WOPR9 was held in Redmond, Washington, USA on September 27-29, 2007, and was hosted by Microsoft.
Attendees
Henry Amistadi, Scott Barber, Goranka Bjedov, David Bronner, Rob Carlson, Ankur Chadda, Ross Collard, Dan Downing, Ed Glas, Dawn Haynes, Paul Holland, Rauli Kaksonen, Joon Lee, Richard Leeke, Wilson Mar, Jude McQuaid, Derek Mead, Michael Pearl, Jim Pierson, Eric Proegler, Raymond Rivest, Scott Snyder, Talli Somekh, Roland Stens, Nate Whitmore, Nick Wolf
Theme: Pushing the boundaries of performance testing tools, or when the performance test tool won’t let you do…
Questions we are interested in exploring at WOPR9 include: What limitations do we run into when using our favorite Performance Test Tool?

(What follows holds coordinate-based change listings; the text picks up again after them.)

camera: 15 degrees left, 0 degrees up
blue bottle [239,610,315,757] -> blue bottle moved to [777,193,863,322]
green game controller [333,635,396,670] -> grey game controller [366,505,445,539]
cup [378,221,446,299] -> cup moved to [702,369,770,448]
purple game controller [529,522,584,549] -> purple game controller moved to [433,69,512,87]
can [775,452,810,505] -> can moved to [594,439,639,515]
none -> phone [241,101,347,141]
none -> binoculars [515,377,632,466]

By sharing experiences and attempting to understand the issues that are encountered when we start exploring the boundaries of our tool set we will learn how people dealt with these and will generate ideas for us to deploy in our own environment.

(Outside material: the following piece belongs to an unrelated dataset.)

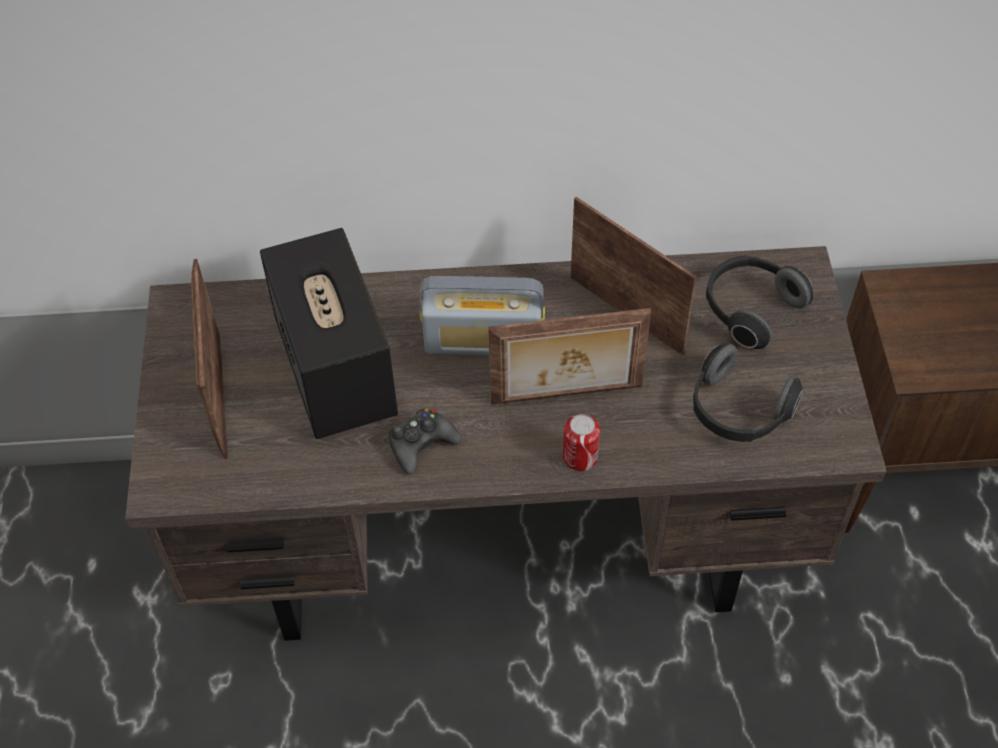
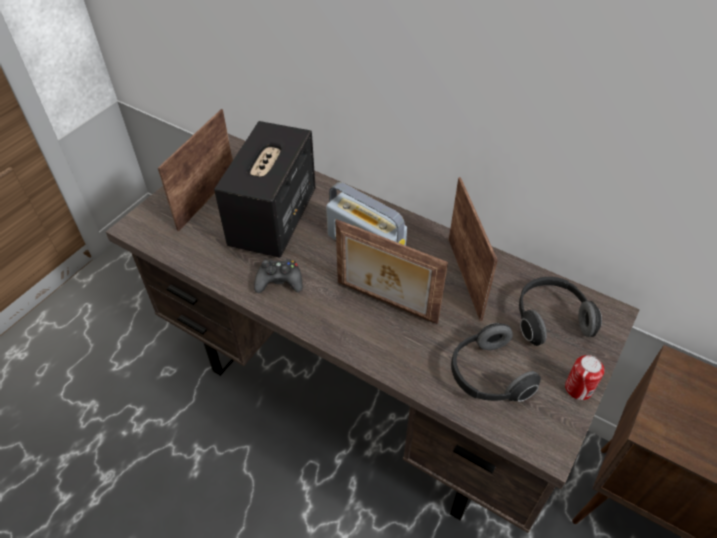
camera: 35 degrees right, 5 degrees down
can [563,414,600,471] -> can moved to [565,355,604,400]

WOPR9 will be exploring all aspects of the limits of performance testing tools, including protocols, reporting, analysis, high volume transactions, integration, coordination with other tools, budgetary constraints due to licensing models etc.
WOPR9 will have a high technical content due to the topic and the issues under discussion. However, experiences that directly link tool capabilities with achieving your business goals will be very welcome as well.
Some questions we are likely to address include: In which experiences was the vanilla performance testing tool not adequate?
What was the cause?
How did manage do to your work?
If you did not manage to make it work, what was the key issue?
What skills did you need to have?
Were you able to find alternative tools?
Did you need to extend the functionality by programming your own solution?
What category of issues did you run into?
Protocol Support?
Extremely high transaction rates?
Critical timing issues?
Too much result data generated?
Canned reports inadequate, not timely?
Bugs in the tool?
Integration with third party solutions?
Result analysis tools lacking?
What did you do to solve your issues?
What was the business benefit of your solution?
What support did you receive from management for your work?
WOPR9 will give working practitioners (testers) a chance to examine, discuss and brainstorm these questions.